With the COVID-19 pandemic still in full swing, and flu season on the way in much of the United States, clinicians need tools for differential diagnoses.
That tool may be in the offing. On September 20, the Food and Drug Administration (FDA) approved the MeMed BV test on the point-of-need platform MeMed Key for use in children and adults. The technology is designed to help healthcare providers distinguish between bacterial and viral infections and, hopefully, limit inappropriate antibiotic prescribing.
“For those of us who care for acutely ill children, we have been waiting decades for accurate, rapid diagnostics to confidently guide the care of moderately ill children without a clear focus of infection or recognizable viral illness,” Rich Bachur, MD, Professor of Pediatrics and Emergency Medicine, Harvard Medical School, and Chief, Division of Emergency Medicine, Boston Children’s Hospital, said in a press release issued by the company. “This novel test offers promise to help differentiate those children with self-limited viral illness from those with possible bacterial infection, thereby supporting the judicious use of antibiotics.”
According to the company, MeMed BV decodes the body’s immune response to infection, the “host response,” as opposed to merely detecting the presence of a microbe. This enables robust diagnosis when the infection site is inaccessible or unknown, even when the pathogen is undetectable using conventional tests, or when the cause of infection are emerging new pathogens, allowing for more informed antibiotic prescribing decisions, it said.
The technology identifies a “host-protein signature” using both viral- and bacterial-induced biomarkers: tumor necrosis factor-related apoptosis-inducing ligand (TRAIL), interferon gamma-induced protein-10 (IP-10), and C-reactive protein (CRP). In a study using samples collected from 175 patients with viral and 139 with bacterial infections, signature sensitivity was 93.5% and specificity 94.3%. Both were significantly higher than those for CRP, procalcitonin, interleukin-6, human neutrophil lipocalin, white blood cell count, absolute neutrophil count, and prediction rules. In addition, the signature identified as viral 50 of 57 viral patients prescribed antibiotics.
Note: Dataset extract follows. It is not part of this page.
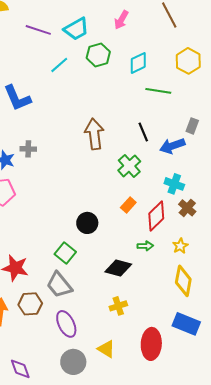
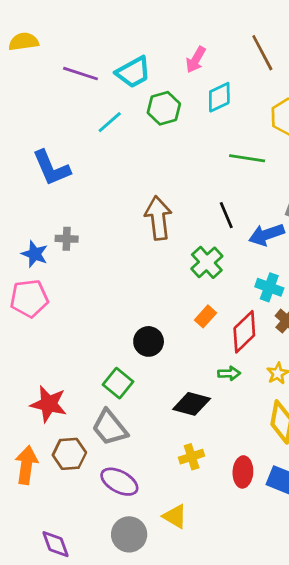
cyan diamond: (138, 63) -> (219, 97), moved
purple ellipse: (66, 324) -> (119, 482), turned -36
red ellipse: (151, 344) -> (243, 472), moved, size x0.7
More recently, in a study that has been posted on a preprint site and has not yet been peer-reviewed, the signature’s area under the receiver operating characteristic curve (AUC) in the accurate identification of patients infected with SARS-CoV-2 was 0.86. This performance was superior to IL-6 (AUC 0.77) and CRP (AUC 0.78). In addition, the signature differentiated patients who further deteriorated after meeting a severe outcome from those who improved and projected 14-day survival probabilities, according to the researchers.
As promising as the technology appears to be, clinicians would like to see how it performs in larger clinical trials before incorporating it into clinical practice.
“Does it differentiate COVID-19 specifically from other viral respiratory infections such as flu, RSV, the familiar circulating coronaviruses such as OC43, etc.? If so, then it might be useful,” an epidemiologist and infectious disease specialist told Contagion on the condition of anonymity. “If not, what do I do with the result without further testing?”